Work request
Write out the data exactly, every line included.
Supplied records Start Marker
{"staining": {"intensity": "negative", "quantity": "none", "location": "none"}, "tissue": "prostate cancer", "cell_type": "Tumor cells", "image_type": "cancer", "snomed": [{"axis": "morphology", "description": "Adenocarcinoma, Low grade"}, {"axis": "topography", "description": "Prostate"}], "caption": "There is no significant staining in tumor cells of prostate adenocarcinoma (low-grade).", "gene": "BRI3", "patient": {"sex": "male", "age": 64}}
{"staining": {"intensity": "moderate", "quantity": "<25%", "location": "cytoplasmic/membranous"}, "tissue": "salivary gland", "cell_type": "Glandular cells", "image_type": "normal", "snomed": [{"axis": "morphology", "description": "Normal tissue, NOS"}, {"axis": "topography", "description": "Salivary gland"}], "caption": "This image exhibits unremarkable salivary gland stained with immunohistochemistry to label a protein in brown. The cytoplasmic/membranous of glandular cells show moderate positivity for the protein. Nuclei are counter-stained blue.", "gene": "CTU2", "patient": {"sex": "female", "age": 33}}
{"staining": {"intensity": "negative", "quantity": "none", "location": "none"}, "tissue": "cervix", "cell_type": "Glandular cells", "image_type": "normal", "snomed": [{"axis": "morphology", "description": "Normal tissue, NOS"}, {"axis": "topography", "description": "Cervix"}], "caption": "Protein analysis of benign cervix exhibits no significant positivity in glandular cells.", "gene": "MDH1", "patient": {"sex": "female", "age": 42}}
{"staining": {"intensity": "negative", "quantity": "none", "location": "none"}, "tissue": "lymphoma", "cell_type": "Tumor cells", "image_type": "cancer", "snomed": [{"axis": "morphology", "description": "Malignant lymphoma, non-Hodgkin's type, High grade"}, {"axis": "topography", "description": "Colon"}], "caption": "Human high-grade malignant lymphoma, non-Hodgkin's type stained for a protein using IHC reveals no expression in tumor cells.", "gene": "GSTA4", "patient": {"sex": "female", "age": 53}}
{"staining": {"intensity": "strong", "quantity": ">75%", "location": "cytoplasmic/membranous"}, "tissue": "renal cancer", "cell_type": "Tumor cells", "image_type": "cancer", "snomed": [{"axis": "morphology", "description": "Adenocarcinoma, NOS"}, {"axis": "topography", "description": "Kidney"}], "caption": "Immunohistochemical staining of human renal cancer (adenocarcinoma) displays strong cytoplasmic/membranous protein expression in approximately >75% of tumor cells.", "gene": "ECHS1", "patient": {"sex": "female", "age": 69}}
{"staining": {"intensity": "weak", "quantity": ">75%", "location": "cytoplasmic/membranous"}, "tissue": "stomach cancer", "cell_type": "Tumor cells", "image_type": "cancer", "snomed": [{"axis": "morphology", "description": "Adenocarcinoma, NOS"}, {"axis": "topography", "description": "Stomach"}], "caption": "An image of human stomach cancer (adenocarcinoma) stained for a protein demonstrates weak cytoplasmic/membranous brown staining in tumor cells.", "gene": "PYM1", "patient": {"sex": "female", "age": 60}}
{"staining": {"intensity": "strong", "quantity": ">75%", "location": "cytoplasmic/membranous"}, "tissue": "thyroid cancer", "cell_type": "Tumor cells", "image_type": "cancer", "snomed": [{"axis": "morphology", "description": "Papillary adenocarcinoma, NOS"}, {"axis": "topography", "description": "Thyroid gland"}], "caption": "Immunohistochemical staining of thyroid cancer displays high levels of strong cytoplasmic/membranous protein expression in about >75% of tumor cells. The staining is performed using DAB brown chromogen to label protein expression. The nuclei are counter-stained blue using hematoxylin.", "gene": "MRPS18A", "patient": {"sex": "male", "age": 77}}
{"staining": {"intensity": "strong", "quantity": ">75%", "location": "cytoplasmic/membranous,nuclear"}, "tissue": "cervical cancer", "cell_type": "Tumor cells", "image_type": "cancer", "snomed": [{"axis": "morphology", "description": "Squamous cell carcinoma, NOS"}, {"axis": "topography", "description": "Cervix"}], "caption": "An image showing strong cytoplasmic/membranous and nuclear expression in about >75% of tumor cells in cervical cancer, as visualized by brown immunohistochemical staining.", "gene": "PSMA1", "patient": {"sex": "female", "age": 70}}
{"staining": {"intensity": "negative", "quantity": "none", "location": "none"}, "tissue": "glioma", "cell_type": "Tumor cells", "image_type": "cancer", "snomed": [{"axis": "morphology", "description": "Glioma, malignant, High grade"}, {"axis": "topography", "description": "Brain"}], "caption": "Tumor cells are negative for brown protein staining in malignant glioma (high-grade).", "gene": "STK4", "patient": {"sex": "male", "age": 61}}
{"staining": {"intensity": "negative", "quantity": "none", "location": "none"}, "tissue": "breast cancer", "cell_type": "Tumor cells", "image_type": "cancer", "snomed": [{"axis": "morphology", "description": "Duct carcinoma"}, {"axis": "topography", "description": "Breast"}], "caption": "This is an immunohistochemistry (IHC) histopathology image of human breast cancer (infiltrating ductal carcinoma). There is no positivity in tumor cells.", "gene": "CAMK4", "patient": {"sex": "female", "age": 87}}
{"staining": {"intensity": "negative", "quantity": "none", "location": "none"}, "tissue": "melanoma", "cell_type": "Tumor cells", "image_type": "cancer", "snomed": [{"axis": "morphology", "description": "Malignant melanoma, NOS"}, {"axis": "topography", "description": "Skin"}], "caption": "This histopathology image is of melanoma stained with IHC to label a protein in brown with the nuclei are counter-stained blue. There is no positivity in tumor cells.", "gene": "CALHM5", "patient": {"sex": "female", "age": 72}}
Supplied records End Marker
Response below
{"staining": {"intensity": "negative", "quantity": "none", "location": "none"}, "tissue": "prostate cancer", "cell_type": "Tumor cells", "image_type": "cancer", "snomed": [{"axis": "morphology", "description": "Adenocarcinoma, Low grade"}, {"axis": "topography", "description": "Prostate"}], "caption": "There is no significant staining in tumor cells of prostate adenocarcinoma (low-grade).", "gene": "BRI3", "patient": {"sex": "male", "age": 64}}
{"staining": {"intensity": "moderate", "quantity": "<25%", "location": "cytoplasmic/membranous"}, "tissue": "salivary gland", "cell_type": "Glandular cells", "image_type": "normal", "snomed": [{"axis": "morphology", "description": "Normal tissue, NOS"}, {"axis": "topography", "description": "Salivary gland"}], "caption": "This image exhibits unremarkable salivary gland stained with immunohistochemistry to label a protein in brown. The cytoplasmic/membranous of glandular cells show moderate positivity for the protein. Nuclei are counter-stained blue.", "gene": "CTU2", "patient": {"sex": "female", "age": 33}}
{"staining": {"intensity": "negative", "quantity": "none", "location": "none"}, "tissue": "cervix", "cell_type": "Glandular cells", "image_type": "normal", "snomed": [{"axis": "morphology", "description": "Normal tissue, NOS"}, {"axis": "topography", "description": "Cervix"}], "caption": "Protein analysis of benign cervix exhibits no significant positivity in glandular cells.", "gene": "MDH1", "patient": {"sex": "female", "age": 42}}
{"staining": {"intensity": "negative", "quantity": "none", "location": "none"}, "tissue": "lymphoma", "cell_type": "Tumor cells", "image_type": "cancer", "snomed": [{"axis": "morphology", "description": "Malignant lymphoma, non-Hodgkin's type, High grade"}, {"axis": "topography", "description": "Colon"}], "caption": "Human high-grade malignant lymphoma, non-Hodgkin's type stained for a protein using IHC reveals no expression in tumor cells.", "gene": "GSTA4", "patient": {"sex": "female", "age": 53}}
{"staining": {"intensity": "strong", "quantity": ">75%", "location": "cytoplasmic/membranous"}, "tissue": "renal cancer", "cell_type": "Tumor cells", "image_type": "cancer", "snomed": [{"axis": "morphology", "description": "Adenocarcinoma, NOS"}, {"axis": "topography", "description": "Kidney"}], "caption": "Immunohistochemical staining of human renal cancer (adenocarcinoma) displays strong cytoplasmic/membranous protein expression in approximately >75% of tumor cells.", "gene": "ECHS1", "patient": {"sex": "female", "age": 69}}
{"staining": {"intensity": "weak", "quantity": ">75%", "location": "cytoplasmic/membranous"}, "tissue": "stomach cancer", "cell_type": "Tumor cells", "image_type": "cancer", "snomed": [{"axis": "morphology", "description": "Adenocarcinoma, NOS"}, {"axis": "topography", "description": "Stomach"}], "caption": "An image of human stomach cancer (adenocarcinoma) stained for a protein demonstrates weak cytoplasmic/membranous brown staining in tumor cells.", "gene": "PYM1", "patient": {"sex": "female", "age": 60}}
{"staining": {"intensity": "strong", "quantity": ">75%", "location": "cytoplasmic/membranous"}, "tissue": "thyroid cancer", "cell_type": "Tumor cells", "image_type": "cancer", "snomed": [{"axis": "morphology", "description": "Papillary adenocarcinoma, NOS"}, {"axis": "topography", "description": "Thyroid gland"}], "caption": "Immunohistochemical staining of thyroid cancer displays high levels of strong cytoplasmic/membranous protein expression in about >75% of tumor cells. The staining is performed using DAB brown chromogen to label protein expression. The nuclei are counter-stained blue using hematoxylin.", "gene": "MRPS18A", "patient": {"sex": "male", "age": 77}}
{"staining": {"intensity": "strong", "quantity": ">75%", "location": "cytoplasmic/membranous,nuclear"}, "tissue": "cervical cancer", "cell_type": "Tumor cells", "image_type": "cancer", "snomed": [{"axis": "morphology", "description": "Squamous cell carcinoma, NOS"}, {"axis": "topography", "description": "Cervix"}], "caption": "An image showing strong cytoplasmic/membranous and nuclear expression in about >75% of tumor cells in cervical cancer, as visualized by brown immunohistochemical staining.", "gene": "PSMA1", "patient": {"sex": "female", "age": 70}}
{"staining": {"intensity": "negative", "quantity": "none", "location": "none"}, "tissue": "glioma", "cell_type": "Tumor cells", "image_type": "cancer", "snomed": [{"axis": "morphology", "description": "Glioma, malignant, High grade"}, {"axis": "topography", "description": "Brain"}], "caption": "Tumor cells are negative for brown protein staining in malignant glioma (high-grade).", "gene": "STK4", "patient": {"sex": "male", "age": 61}}
{"staining": {"intensity": "negative", "quantity": "none", "location": "none"}, "tissue": "breast cancer", "cell_type": "Tumor cells", "image_type": "cancer", "snomed": [{"axis": "morphology", "description": "Duct carcinoma"}, {"axis": "topography", "description": "Breast"}], "caption": "This is an immunohistochemistry (IHC) histopathology image of human breast cancer (infiltrating ductal carcinoma). There is no positivity in tumor cells.", "gene": "CAMK4", "patient": {"sex": "female", "age": 87}}
{"staining": {"intensity": "negative", "quantity": "none", "location": "none"}, "tissue": "melanoma", "cell_type": "Tumor cells", "image_type": "cancer", "snomed": [{"axis": "morphology", "description": "Malignant melanoma, NOS"}, {"axis": "topography", "description": "Skin"}], "caption": "This histopathology image is of melanoma stained with IHC to label a protein in brown with the nuclei are counter-stained blue. There is no positivity in tumor cells.", "gene": "CALHM5", "patient": {"sex": "female", "age": 72}}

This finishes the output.